John had been counting down the days until it was his turn to become stricken with her power, his turn to see demons and hellfire and be hanged for witchcraft, but that day never came. Madeleine never slipped him anything unsavory in his supper, never put him under a hex, never forced him to write his name in the devil’s book. She never even raised her voice at him, and he didn’t understand why. If she loved him, then why did she torture him this way? Why was she doing these terrible things, framing these poor, innocent women for witchcraft and leaving him to point the finger and sentence them to hang?
A cold tear slid down John’s cheek, his breath faltered. Even after everything, Madeleine’s warm smile every time he came home from his work at the church, the way her eyes lit up at the sound of his voice, her desire to take care of and tend to him whenever she could, all of it still made his heart flutter.
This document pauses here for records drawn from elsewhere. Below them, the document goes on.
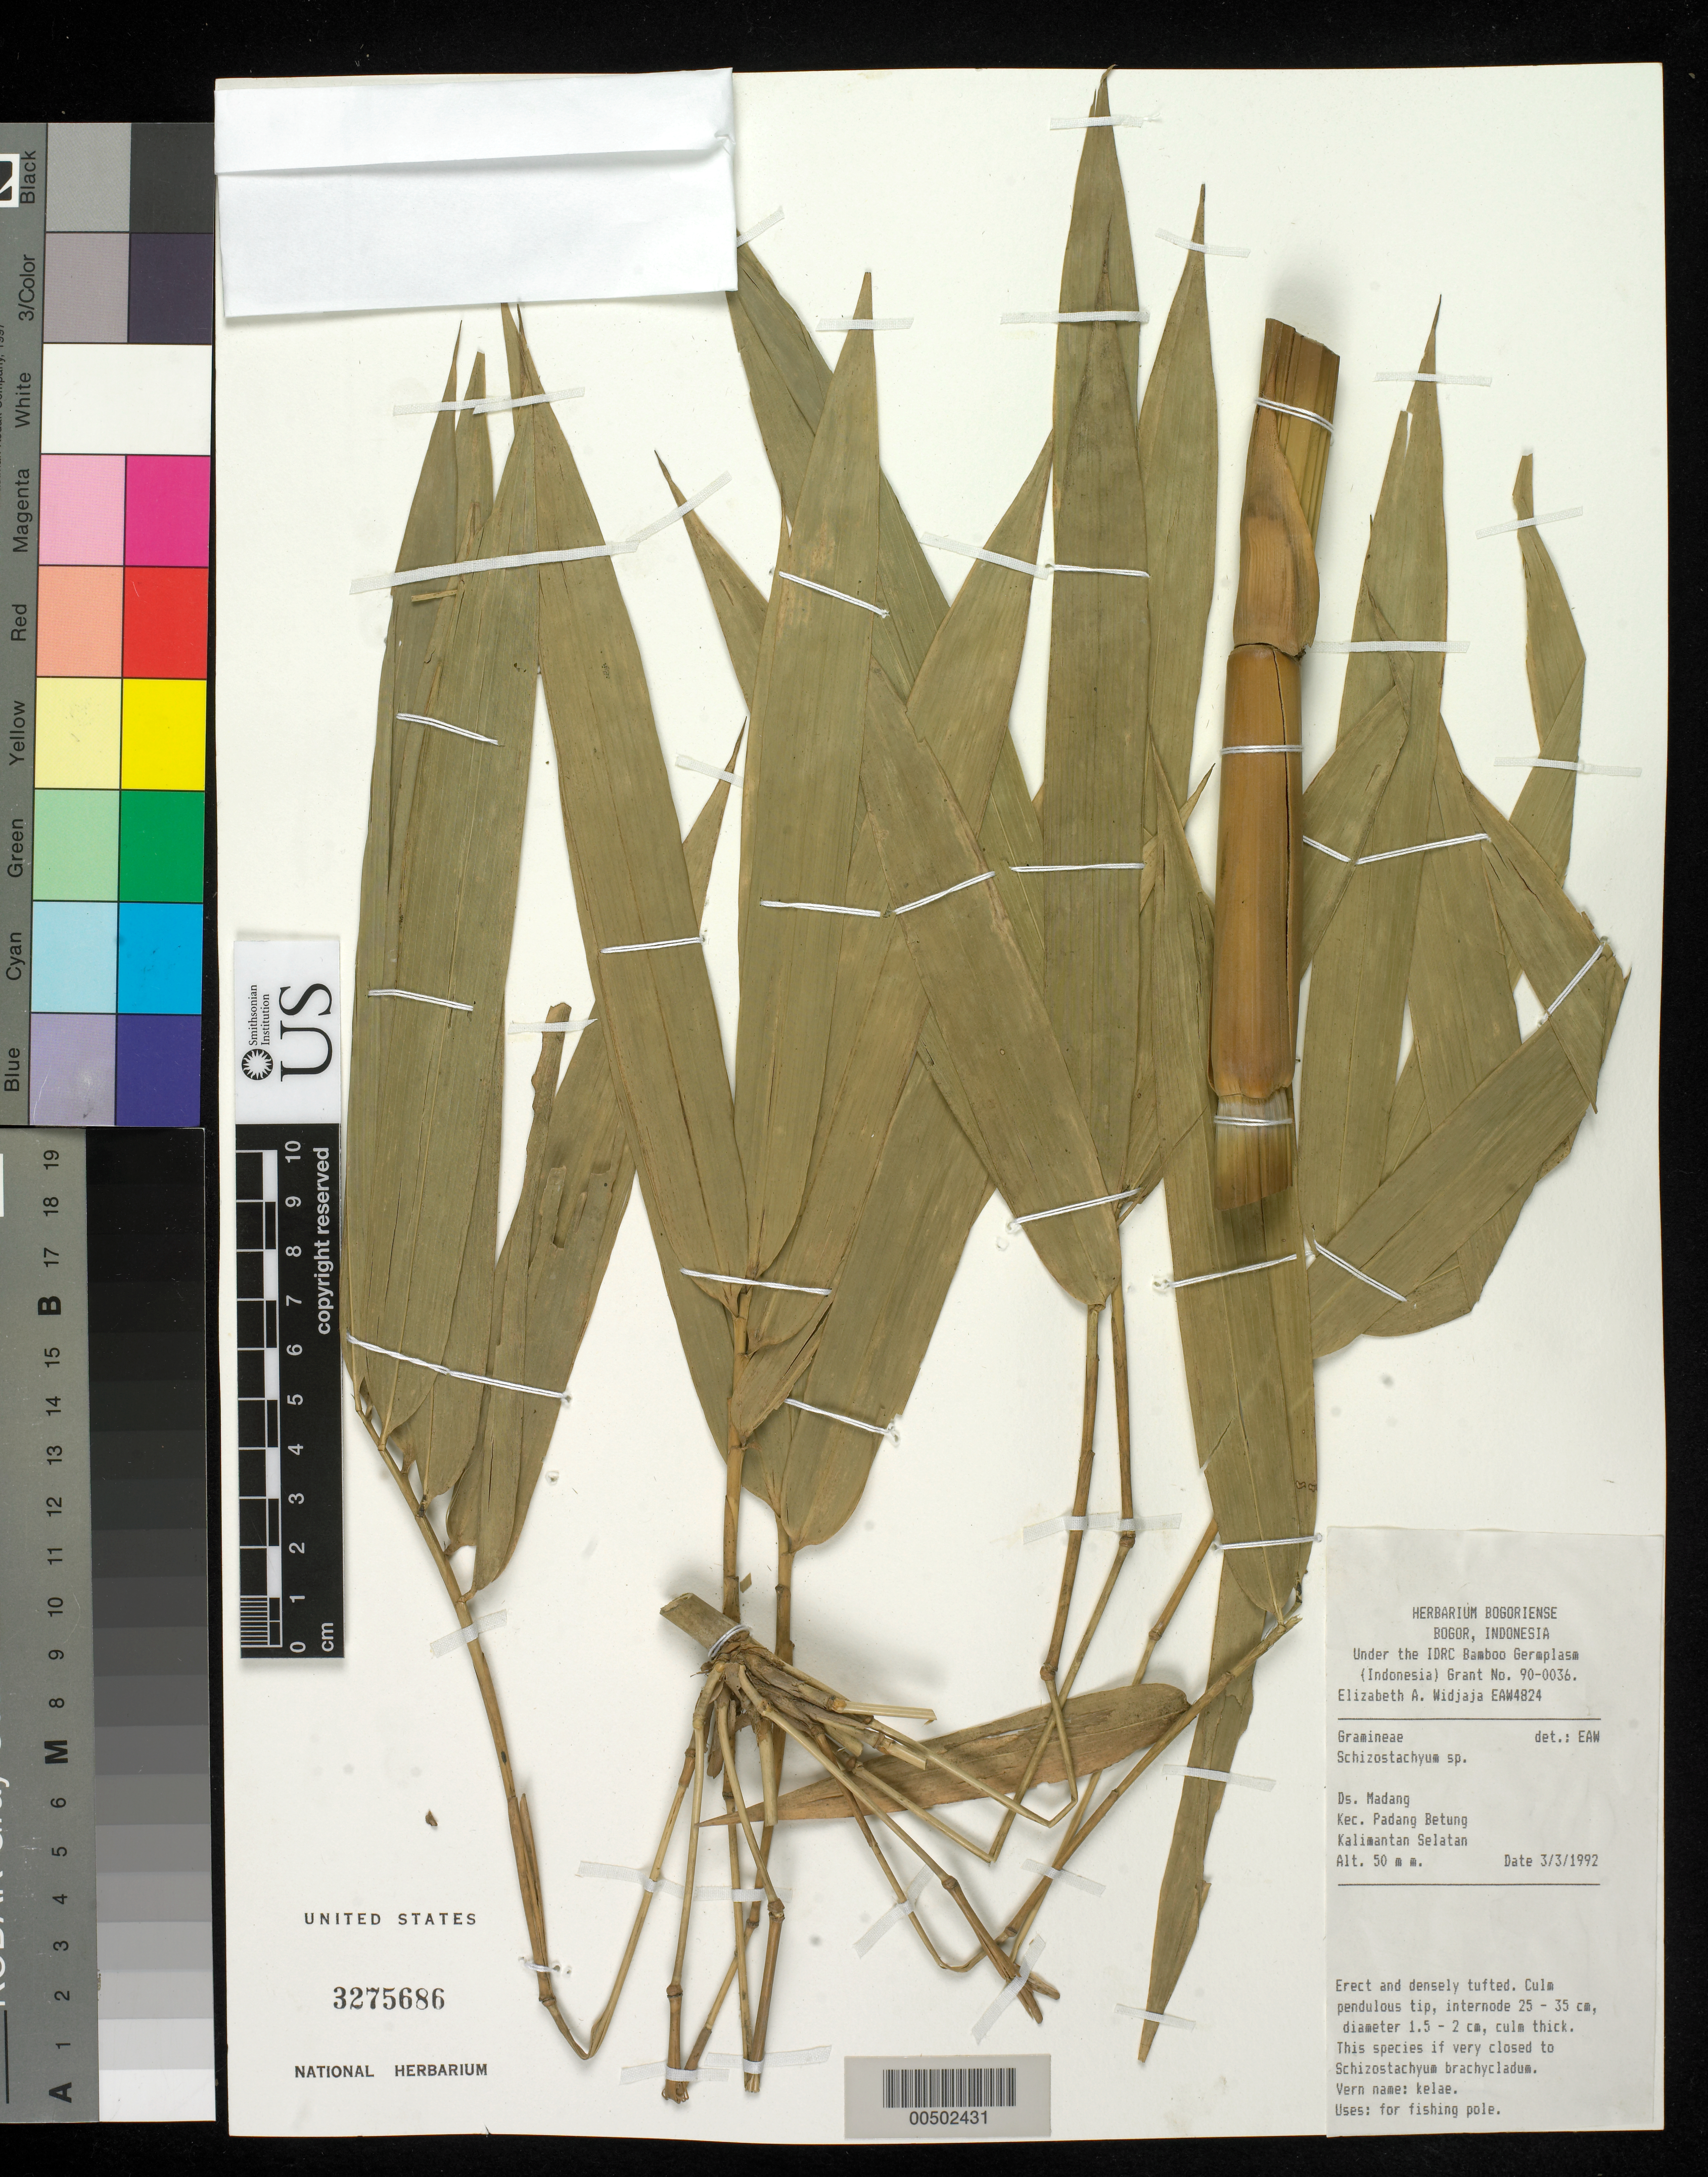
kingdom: Plantae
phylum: Tracheophyta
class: Liliopsida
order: Poales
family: Poaceae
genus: Schizostachyum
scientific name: Schizostachyum sp.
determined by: Widjaja, E. A.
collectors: E. A. Widjaja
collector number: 4824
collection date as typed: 03 Mar 1992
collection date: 1992-03-03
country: Indonesia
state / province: Kalimantan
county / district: Kalimantan Tengah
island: Borneo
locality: Ds. Madang, Kec. Padang Betung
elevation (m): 50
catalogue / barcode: US 3275686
She still managed to be the center of his universe, no matter how terrifying she was, and John simply could not understand. 

He began to cry behind the tree, sank down the trunk and sat in the grass damp with morning dew. His wife, his dear, lovely wife, the woman he promised his very life to, was a monster. And he loved her still. And he sobbed for this, cried out in the woods, for no one except the comforting embrace of a wife who did not frame innocent village girls for crimes they did not commit, who did not mangle forest creatures for her own twisted desires, who did not smile in the face of death. A wife who was kind, a wife who loved him, a wife who was Madeleine.